I saw so much blatant cheating during my first One Lap that I resolved to win the next one no matter how ugly the win was—and I did so by entering an E300 diesel in the “alternative fuel” class. We told everyone ahead of time that we had 400 horsepower from a Kleeman tune, which we did. What we didn’t tell anyone was that the Kleeman tune made the car wheeze and stall at unpredictable intervals. So once all the Volkswagen TDI entrants dropped out of the event, having been convinced that they had no chance, we disabled the tune and puttered around the track with about 170 horsepower to win our class in completely uncontested fashion. No, this wasn’t cheating, but it wasn’t exactly beating Ferrari at Le Mans, either.

What’s more pathetic than cheating in a road rally? How about cheating in autocross? The SCCA community is still talking about the fellow who decided to invent a Honda option that never existed—a “towing package” for the Civic that included a suspiciously autocross-friendly final-drive ratio. This fellow had a window sticker, documentation from Honda to the dealers announcing the option package, and correspondence from Honda on company letterhead detailing the ins and outs of the package. The “towing package” Civic was so fast that it sent people scurrying to Honda dealers, trying to get a towing-optimized Civic of their own. None of it was real, of course. He’d spent thousands of dollars to fabricate the whole thing. After he’d been welcomed back to autocross 20 years later, he got caught with an engine head filled with shimmed-up valves. He blamed an unscrupulous engine builder who preyed on millionaire Civic owners, or something like that. In the aftermath, one of the officials said, “Well, at least we didn’t have to read documents this time.”

After some thought on the subject, I think I’d award the prize for most pathetic instance of motorsports cheating to a fellow I met at a regional autocross in Dayton some 15 years ago. My brother and I were working a corner with him after our runs. About an hour into the proceedings, in the course of bragging about his accomplishments, he scanned the surroundings furtively and said to us, “You guys wanna hear something? I took the trunk lid off my STi and replaced it with a plain Impreza lid. Don’t have the spoiler. Saved like 50 pounds. Nobody even noticed. I beat a couple of jerk-offs in a Porsche 911 today doing that.”

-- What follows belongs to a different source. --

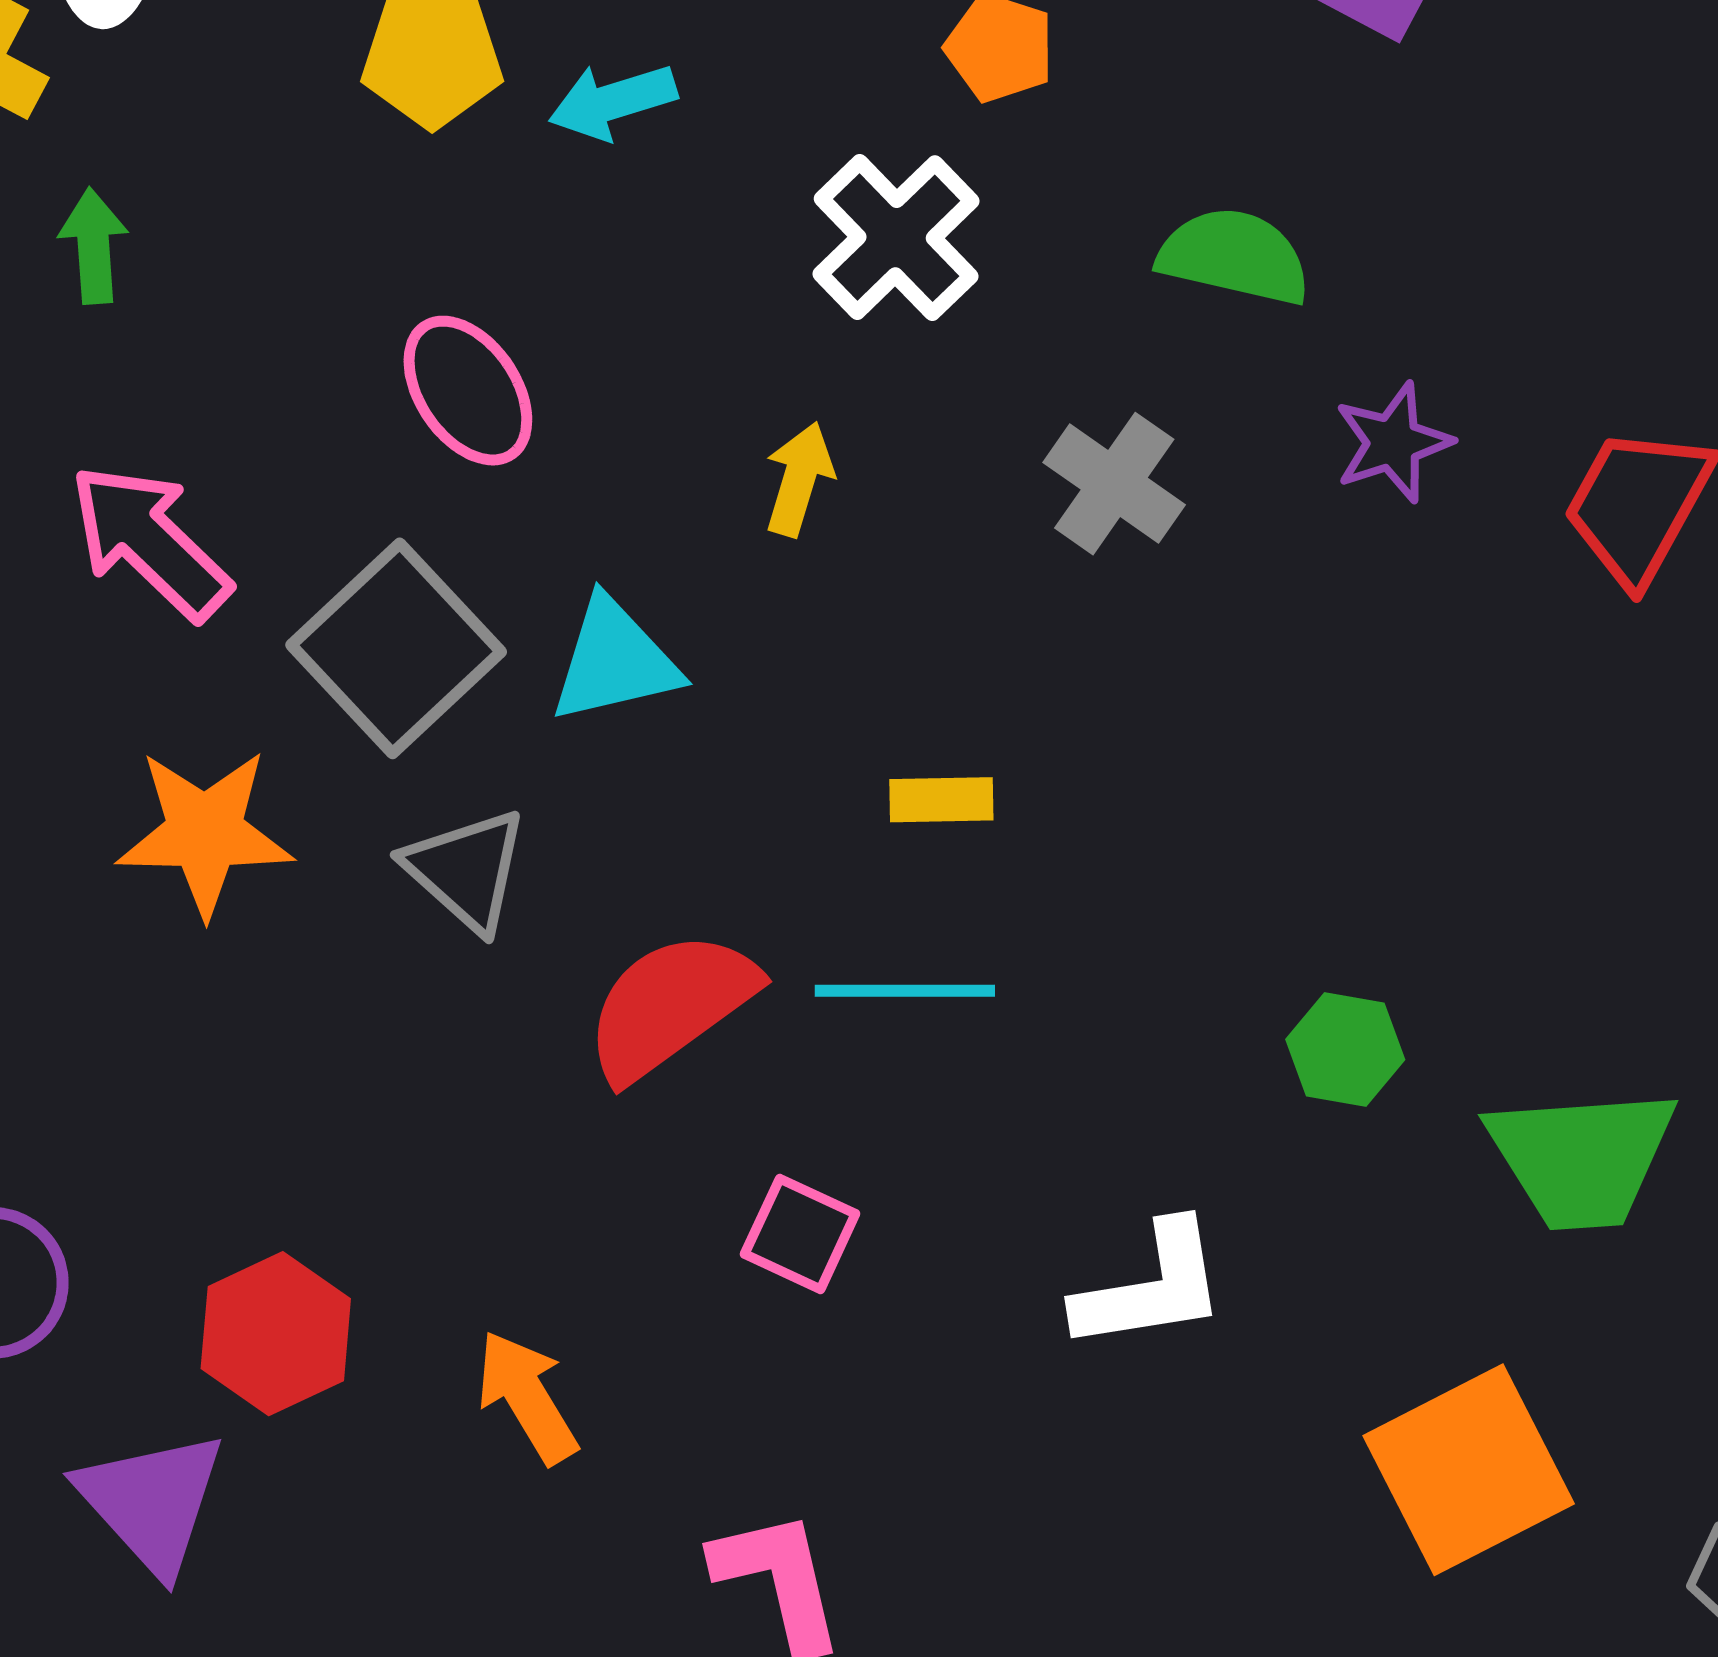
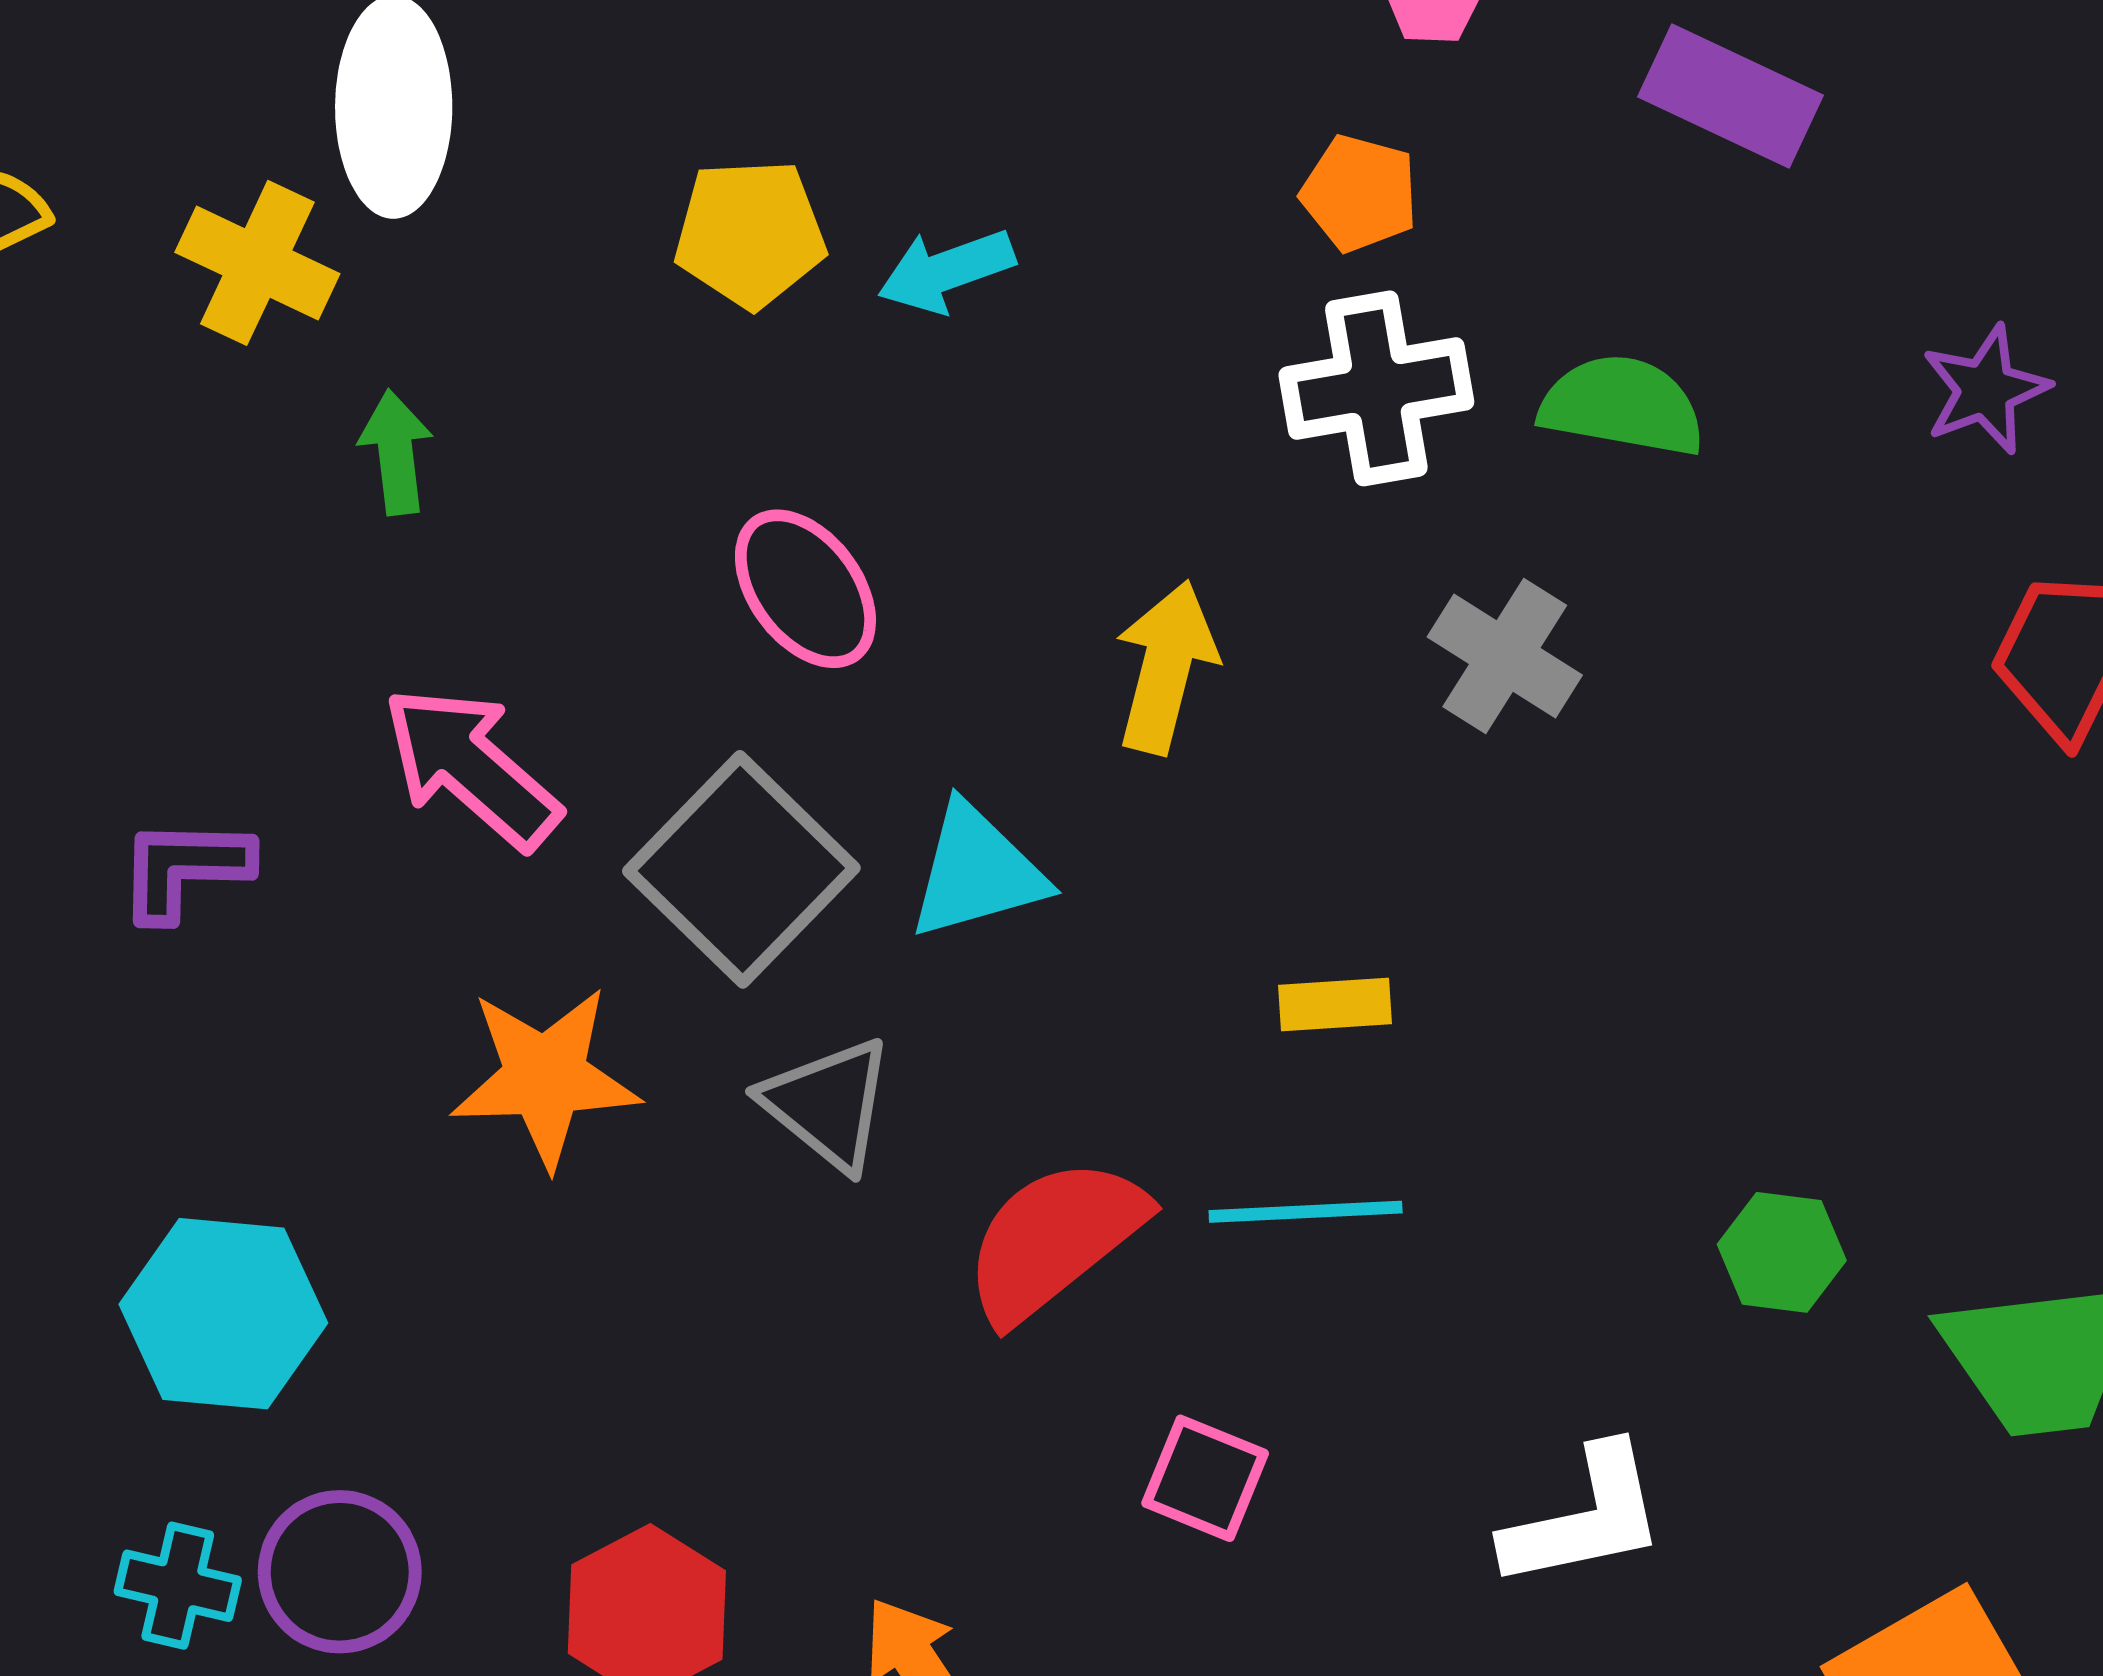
white cross: (896, 238) -> (1376, 388), moved, turned 37
purple star: (1393, 443) -> (1985, 390), moved
yellow arrow: (799, 479) -> (1166, 667), size x1.4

“We know,” my brother snapped, by way of response. “We’re the jerkoffs in the 911, and we know perfectly well that your STi is supposed to have a trunk spoiler. But we’re not going to protest someone at a regional autocross where the prize is a two-dollar plastic medal.” The fellow’s face fell for a moment, then he perked up and said:

“Well, that’s just the way racing is, boys. Everybody cheats.”